In 2013, Virginia’s Executive Mansion-the oldest occupied governor’s residence in all the fifty states-marks its 200th anniversary. To celebrate this milestone, the Citizens Advisory Council for Interpreting and Furnishing the Executive Mansion is planning a yearlong series of special events at the mansion and on Capitol Square, capped by the publication of an official bicentennial history of Virginia’s “First House” – a must-read for lovers of Virginia’s proud past.

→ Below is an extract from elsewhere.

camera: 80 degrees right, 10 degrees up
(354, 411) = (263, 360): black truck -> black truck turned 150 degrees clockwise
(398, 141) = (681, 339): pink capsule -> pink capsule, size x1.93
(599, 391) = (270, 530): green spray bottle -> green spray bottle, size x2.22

This handsome coffee table book, written by historian Mary Miley Theobald with an introduction by novelist David Baldacci, and designed by Carol Roper Hoffler of Literati, will chronicle the mansion’s important role as residence, office, and social setting for the past fifty-four Virginia governors. Conceived during the Revolutionary War, built during the War of 1812, and looted during the Civil War, the mansion has endured fires, threats, riots, and hurricanes. Research has unearthed a wealth of stories and illustrations never before published. Tales of famous guests, pets and pranks, and ghosts weave through two centuries of additions, modernizations, and changing interior fashions. Newly discovered photographs, drawings, paintings, and antiques from private and public collections throughout Virginia and around the country bring these stories to life. Interviews with all ten living First Ladies provided a peek into the upstairs lives of the commonwealth’s First Families.